### [所给数据]
:::

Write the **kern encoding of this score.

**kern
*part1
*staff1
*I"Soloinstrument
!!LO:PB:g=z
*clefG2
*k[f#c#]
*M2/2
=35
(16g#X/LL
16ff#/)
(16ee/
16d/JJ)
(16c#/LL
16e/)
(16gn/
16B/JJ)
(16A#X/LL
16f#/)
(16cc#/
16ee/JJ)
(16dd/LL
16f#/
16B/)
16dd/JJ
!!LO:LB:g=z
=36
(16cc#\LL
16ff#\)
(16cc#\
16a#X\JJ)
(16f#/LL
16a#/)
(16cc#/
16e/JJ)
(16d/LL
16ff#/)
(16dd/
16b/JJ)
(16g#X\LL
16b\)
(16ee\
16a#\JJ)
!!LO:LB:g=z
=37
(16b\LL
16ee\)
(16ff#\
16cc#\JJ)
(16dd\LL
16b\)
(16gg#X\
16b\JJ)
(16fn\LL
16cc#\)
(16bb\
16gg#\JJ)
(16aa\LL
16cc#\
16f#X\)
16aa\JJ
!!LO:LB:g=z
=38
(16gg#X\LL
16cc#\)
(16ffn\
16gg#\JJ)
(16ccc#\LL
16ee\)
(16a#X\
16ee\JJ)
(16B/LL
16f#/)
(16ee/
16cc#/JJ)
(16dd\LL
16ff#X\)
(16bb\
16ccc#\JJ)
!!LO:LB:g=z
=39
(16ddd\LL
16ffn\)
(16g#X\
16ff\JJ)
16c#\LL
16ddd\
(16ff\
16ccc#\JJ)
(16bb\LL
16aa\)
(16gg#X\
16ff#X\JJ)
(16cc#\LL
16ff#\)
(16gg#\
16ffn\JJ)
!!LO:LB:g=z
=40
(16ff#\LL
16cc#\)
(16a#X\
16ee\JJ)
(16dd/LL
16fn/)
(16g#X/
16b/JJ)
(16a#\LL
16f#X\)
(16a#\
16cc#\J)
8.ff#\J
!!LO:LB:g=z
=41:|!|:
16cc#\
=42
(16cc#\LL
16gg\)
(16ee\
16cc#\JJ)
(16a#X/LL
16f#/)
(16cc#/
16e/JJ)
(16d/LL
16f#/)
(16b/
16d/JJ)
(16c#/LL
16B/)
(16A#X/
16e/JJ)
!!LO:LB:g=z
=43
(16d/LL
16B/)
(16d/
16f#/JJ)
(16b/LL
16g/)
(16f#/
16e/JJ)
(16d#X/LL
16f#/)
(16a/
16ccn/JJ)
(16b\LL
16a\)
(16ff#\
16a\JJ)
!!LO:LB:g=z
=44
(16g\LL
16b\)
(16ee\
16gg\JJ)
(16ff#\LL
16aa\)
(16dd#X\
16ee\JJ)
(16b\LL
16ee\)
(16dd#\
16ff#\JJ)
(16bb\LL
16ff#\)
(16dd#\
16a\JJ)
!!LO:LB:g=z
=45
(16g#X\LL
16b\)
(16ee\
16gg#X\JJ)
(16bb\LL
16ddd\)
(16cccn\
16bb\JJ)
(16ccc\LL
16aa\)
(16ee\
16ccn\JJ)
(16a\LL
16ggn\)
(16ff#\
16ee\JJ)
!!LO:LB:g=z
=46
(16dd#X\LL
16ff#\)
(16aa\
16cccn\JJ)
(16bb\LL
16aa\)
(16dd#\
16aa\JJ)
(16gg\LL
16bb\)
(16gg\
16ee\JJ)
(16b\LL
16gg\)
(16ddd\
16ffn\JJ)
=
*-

:::

### [简短题目]
找出上面数据中包含字符串“kern”的每一行，并逐行照抄出来。匹配时区分大小写。

### [题目答案]
Write the **kern encoding of this score.
**kern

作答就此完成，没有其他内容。